DPC DATA, a provider of municipal bond disclosure data, has released the second of a series of groundbreaking research reports into disclosure issues in the municipal bond market.
The study uncovered hundreds of trades in bonds in 2008 that are questionable in terms of meeting regulatory standards for investor protection. These standards are promulgated by the US Securities and Exchange Commission and the Municipal Securities Rulemaking Board (MSRB), the self-regulatory organization overseeing underwriters and dealers of municipal bonds.
To identify these suspect trades, the DPC DATA study matched trade data with officially filed disclosures, focusing on material event notices that typically indicate distressed bonds. These notices were Payment Delinquencies, Non-Payment Related Defaults, Unscheduled Draws on Debt Service Reserves, and Unscheduled Draws on Credit Enhancements.
The research report, entitled The Consequences of Poor Disclosure Enforcement in the Municipal Securities Market
Key findings:
In 2008, 667 dealer-to-customer sales were executed at par or higher after a default or other stress notice was filed by the issuer or obligor in the official disclosure system, suggesting possible failure by dealers to ensure suitability or fair pricing in the trades
The majority of these trades occurred during the tumultuous months of September through November when credit markets were imploding.
In half of these sales, there was no way for investors to protect themselves with independent research because no financial statements had been made publicly available in the official disclosure system during the 2007 or 2008 calendar years.
More than 40% of the trades were in par amounts of $50,000 or less, suggesting they were sales to retail (rather than institutional) buyers.
Both default-related notices and sales of apparently distressed bonds to investors jumped dramatically in 2008 over previous years.
-Implications for Investors
“The implications of this study are twofold, and both bode ill for the municipal investor unless significant improvements are made in regulatory oversight and enforcement,” says Peter J. Schmitt, CEO of DPC and author of the study.
“First, the traditional low default rates of municipal bonds as investments can no longer be assumed. The rise in distress notices indicate that issuers and obligors are suffering from the same financial stresses as the rest of the market. Until the economy recovers, this increase in distressed issues is likely to be a continuing trend.

Aim: Recast the paragraph of the municipal bond text that begins "To identify these suspect trades" as a short bulleted list, keeping its main facts.

Extracted records

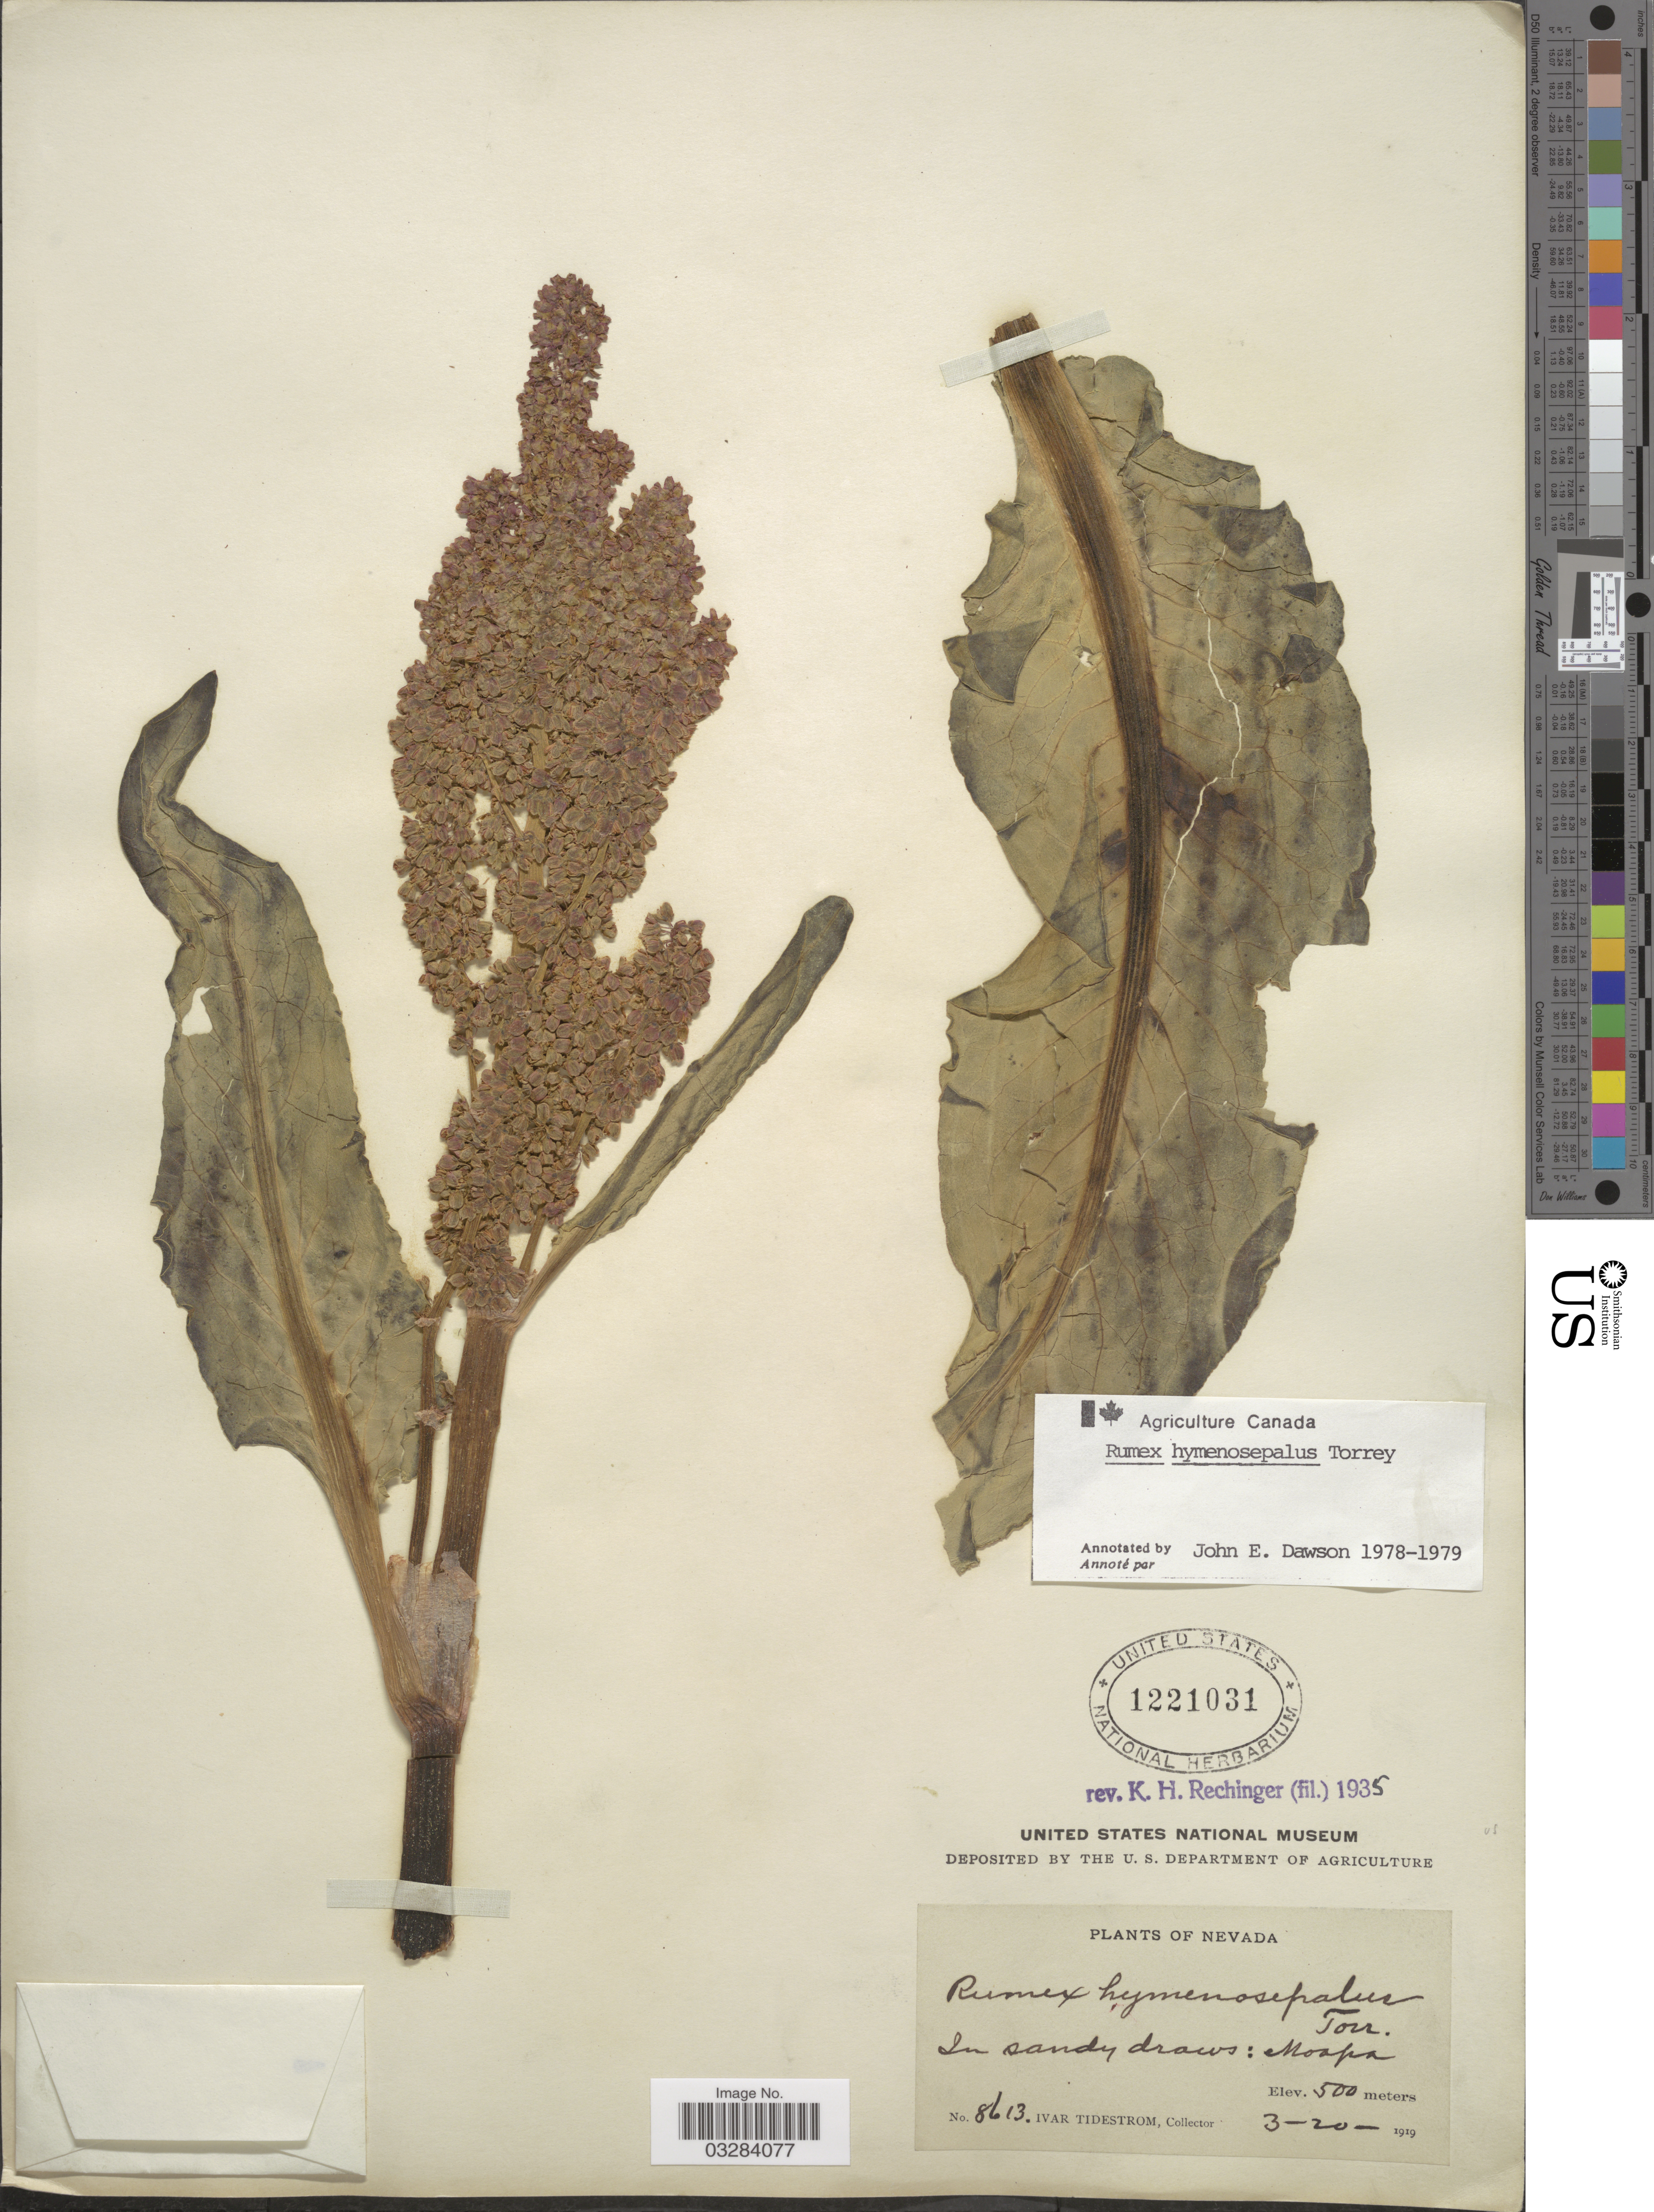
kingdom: Plantae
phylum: Tracheophyta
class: Magnoliopsida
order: Caryophyllales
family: Polygonaceae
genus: Rumex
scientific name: Rumex hymenosepalus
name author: Torr.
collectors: I. F. Tidestrom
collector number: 8613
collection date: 1919-03-20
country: United States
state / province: Nevada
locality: Moapa.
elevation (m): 500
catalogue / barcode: US 1221031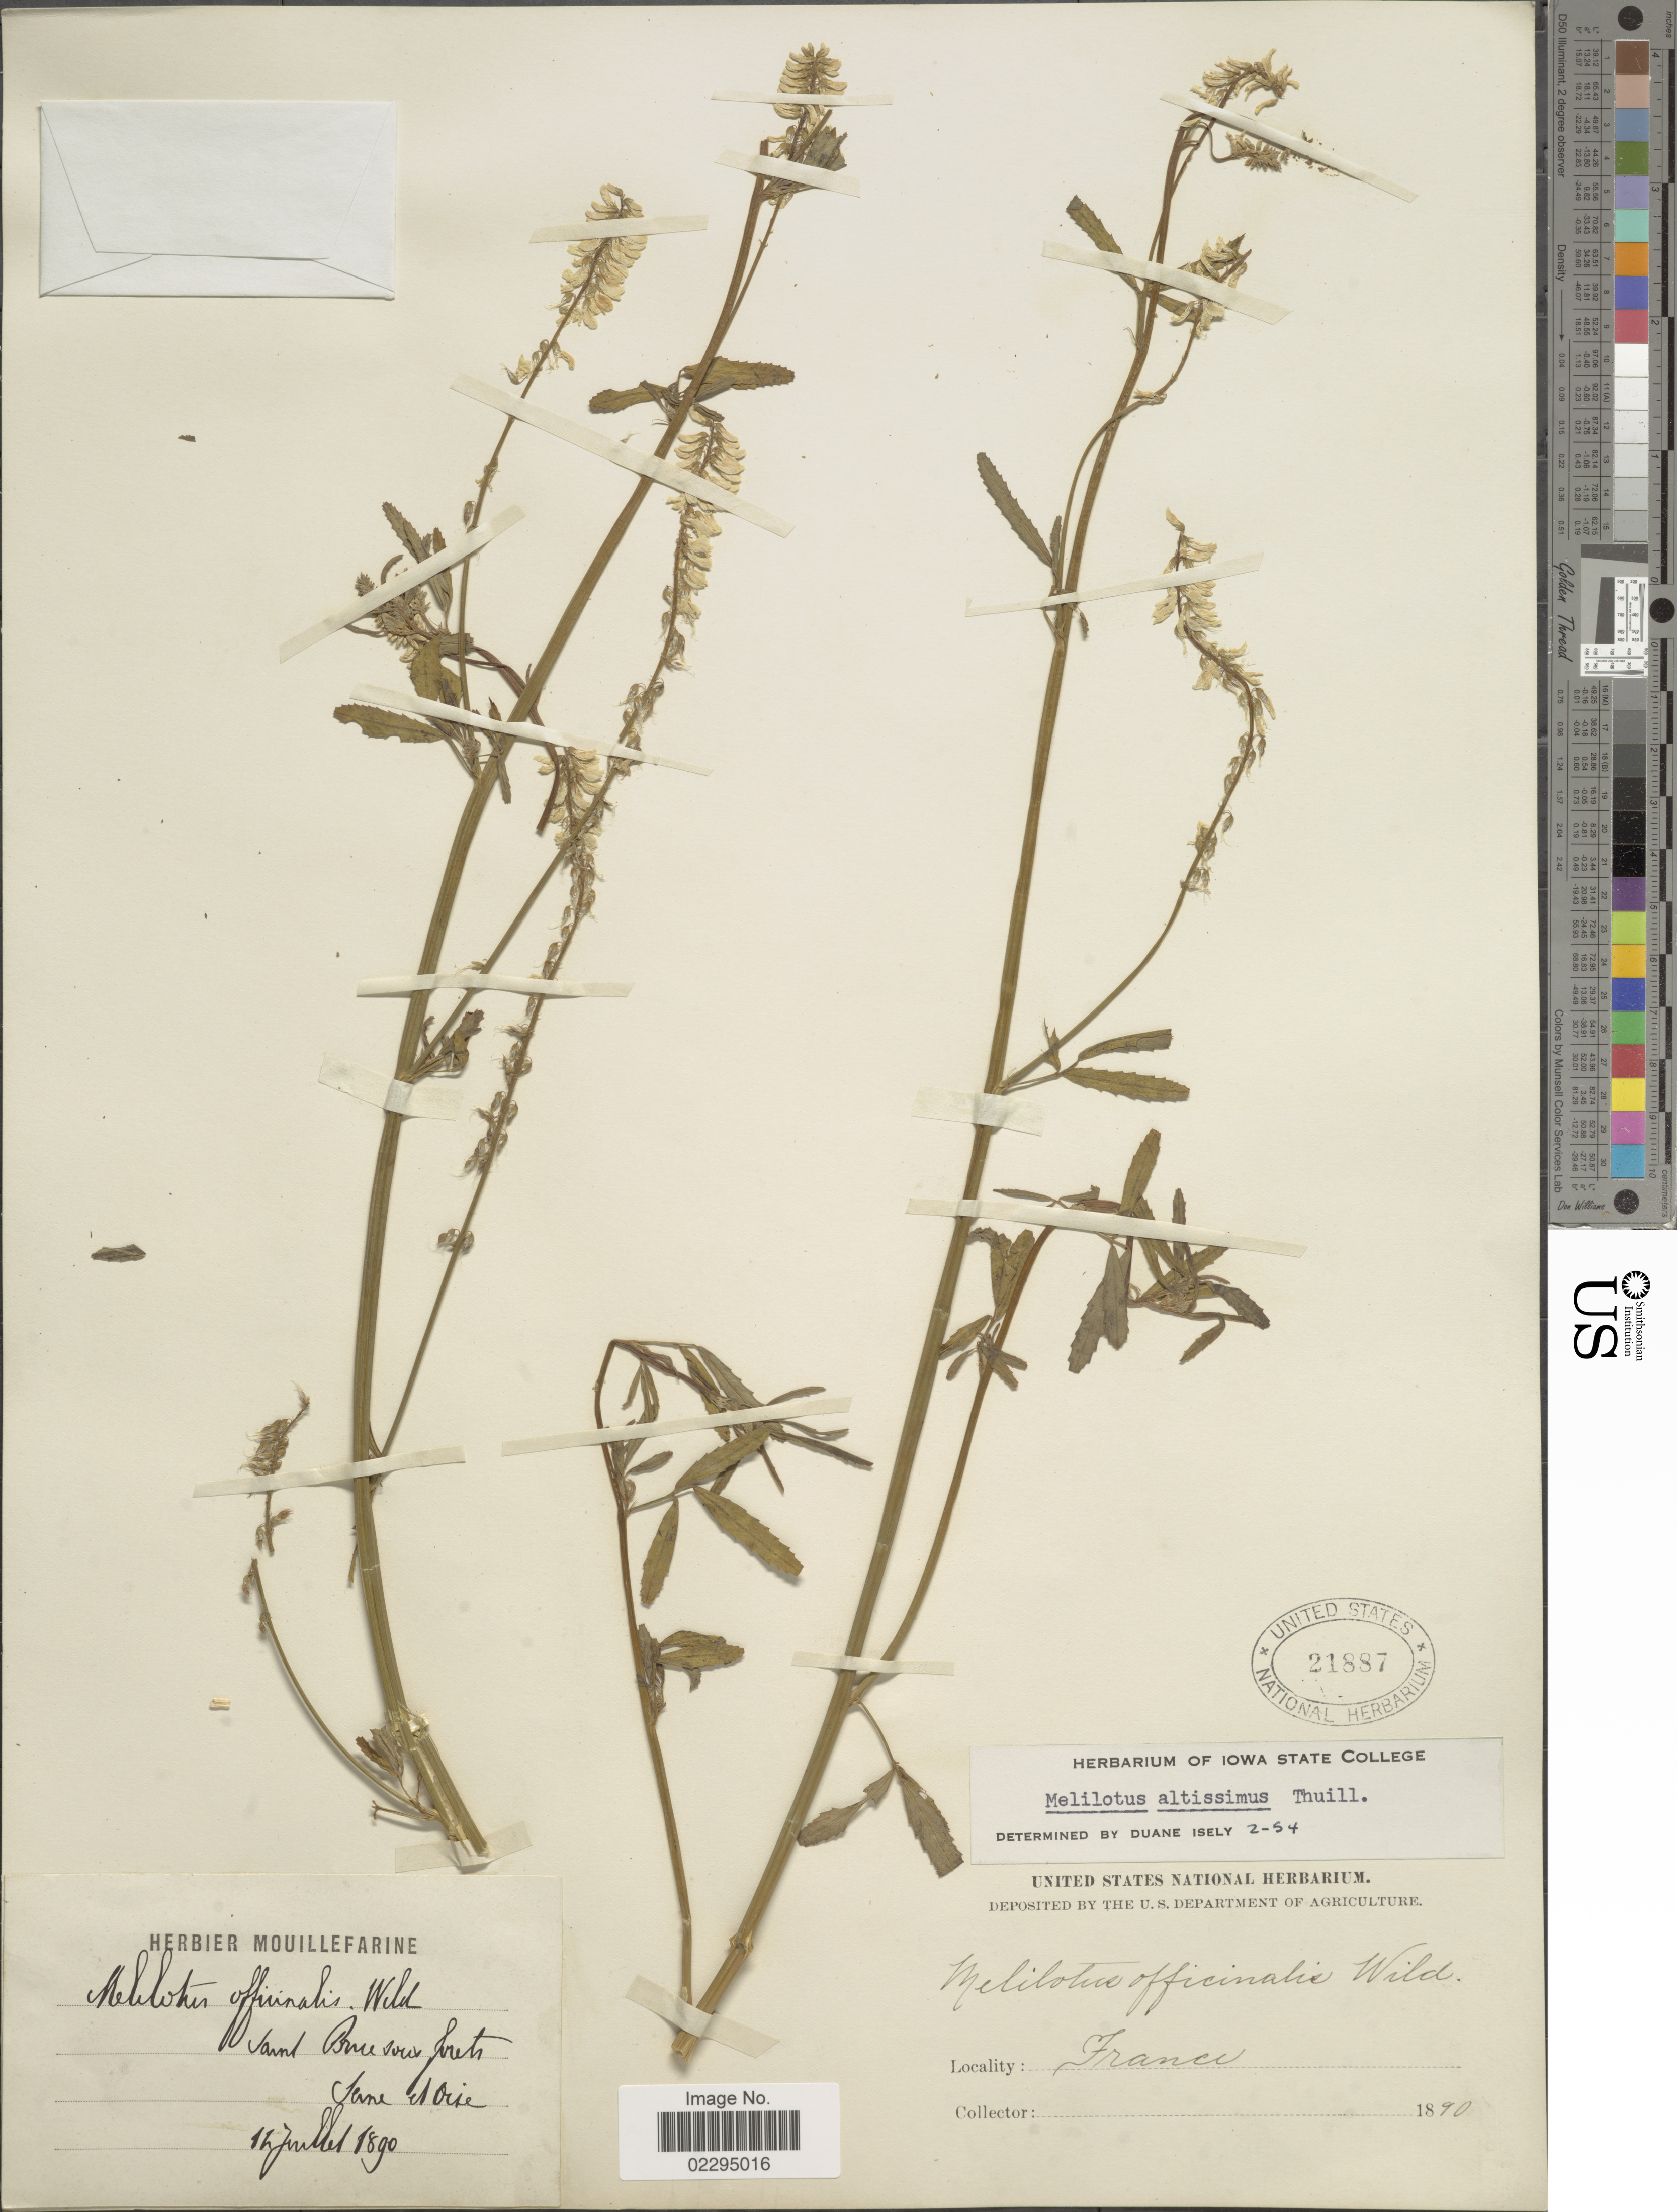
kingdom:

Response:
- The DPC DATA study matched trade data with officially filed disclosures to find suspect trades.
- It focused on material event notices, which typically indicate distressed bonds.
- The notices were Payment Delinquencies, Non-Payment Related Defaults, Unscheduled Draws on Debt Service Reserves, and Unscheduled Draws on Credit Enhancements.